TEXT SEGMENT -
☆ ☆ ☆ ☆ ☆
Sam Obi Metzger, Jr. (born 19 September 1987 in Freetown) is a Sierra Leonean footballer who plays as an attacking midfielder for Finnish second division side FC Haka.

Career

International 
He played at the 2003 FIFA U-17 World Championship in Finland. Sierra Leone lost two of the three games at the tournament, including a 2–1 loss to the United States team. Metzger played in all three games and was again the top scorer for Sierra Leone with two goals.
Metzger made his senior international debut for Sierra Leone on September 6, 2008, as a substitute replacing Mustapha Bangura in a 2010 FIFA World Cup and 2008 African Nations Cup qualifier as Sierra Leone defeated Guinea Bissau 2–0 in Freetown. He has also played 2nd division in Slovakia for MFK TOPVAR TOPOLCANY which he joined for the second half of the 2009 season.
☆ ☆ ☆ ☆ ☆
MATERIAL -
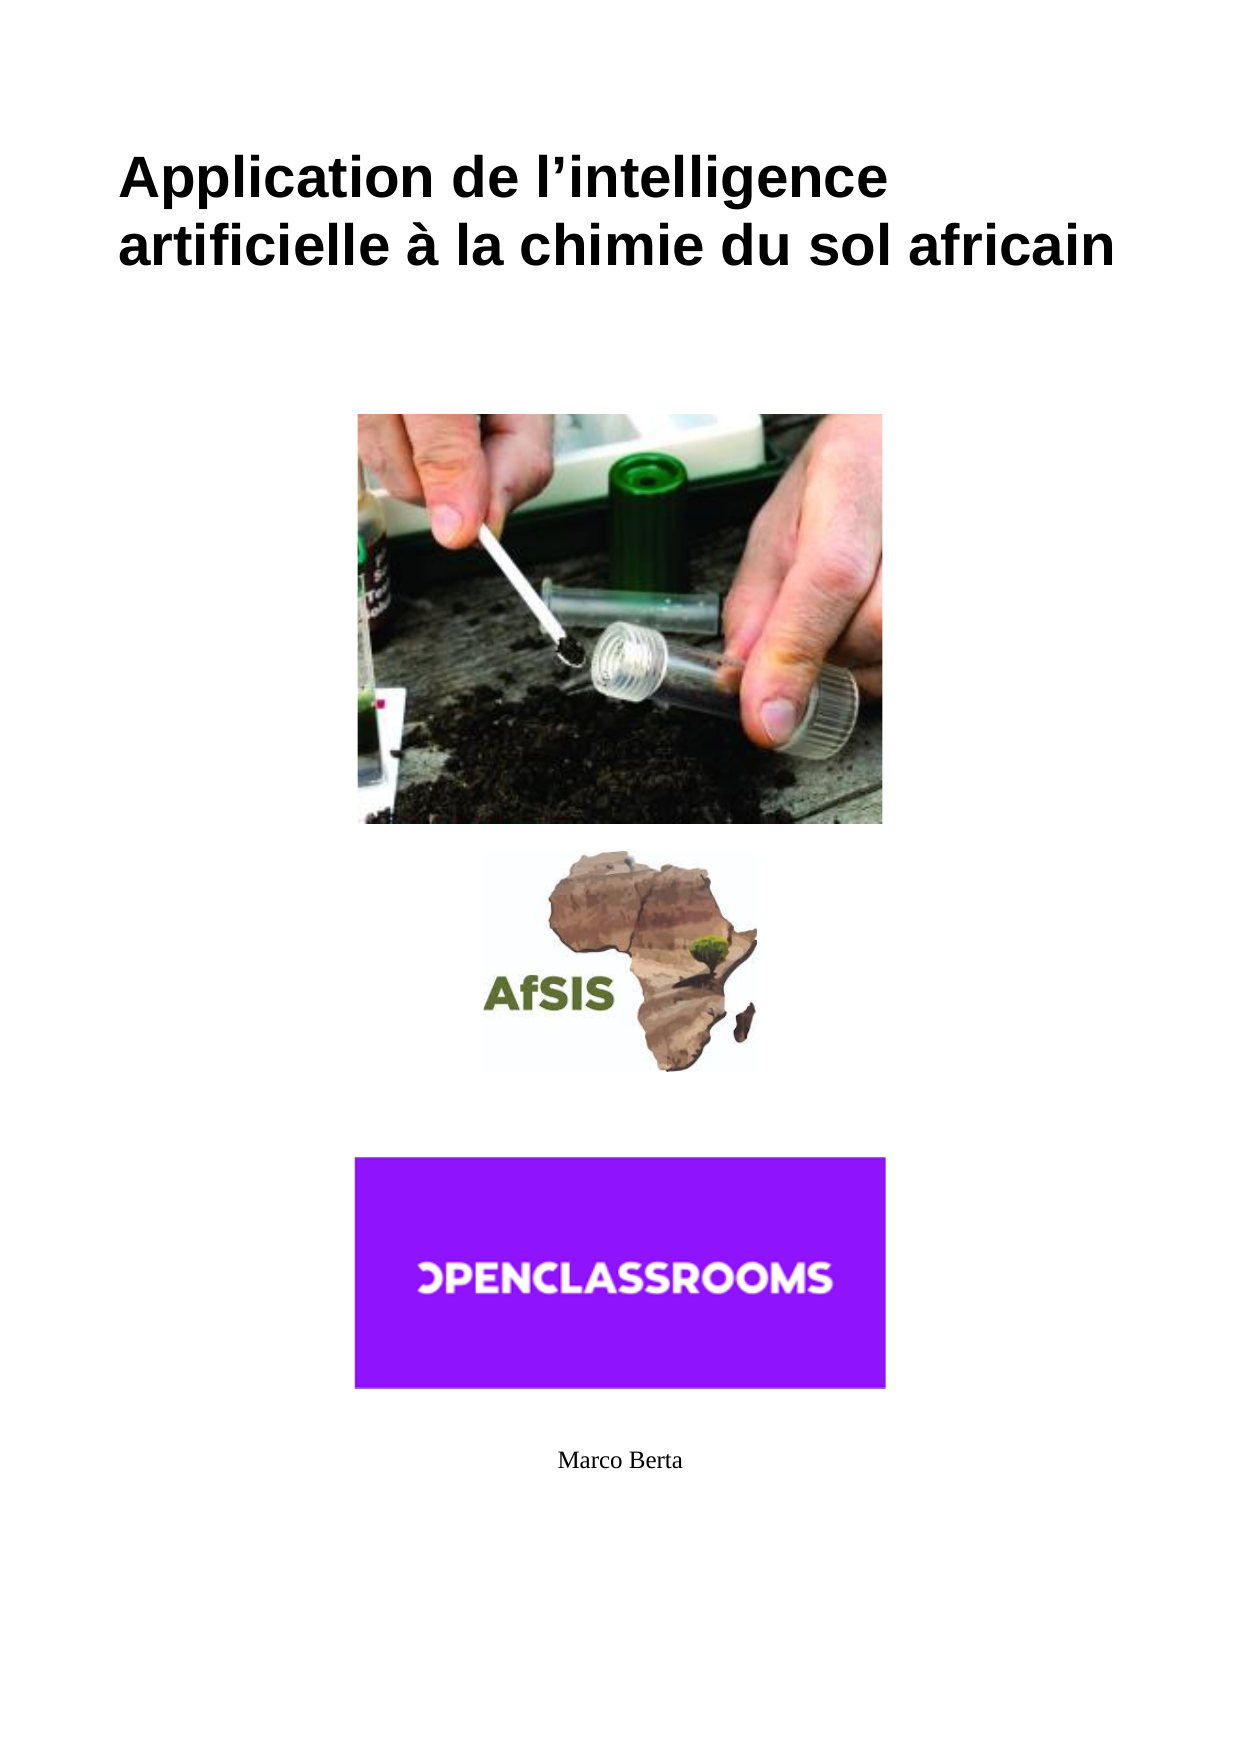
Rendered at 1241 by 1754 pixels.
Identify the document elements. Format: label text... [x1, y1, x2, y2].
☆ ☆ ☆ ☆ ☆
SET TASKS -
**A.** In the text on Sam Obi Metzger, which player did he replace when he made his senior international debut for Sierra Leone?
**B.** Please extend the text on Sam Obi Metzger, picking up right after its final sentence.

IN RESPONSE -
**A.** Mustapha Bangura

**B.**
On 1 February 2011, Leone Stars striker Obi Metzger Jr. has joined Finnish premier league side,  FC Haka on a two-year deal.

Personal life 
Metzger was born in Freetown to Krio parents. He is the son of Obi Metzger, Sr., who is a former Sierra Leonean international footballer and former coach of the Sierra Leone national football team.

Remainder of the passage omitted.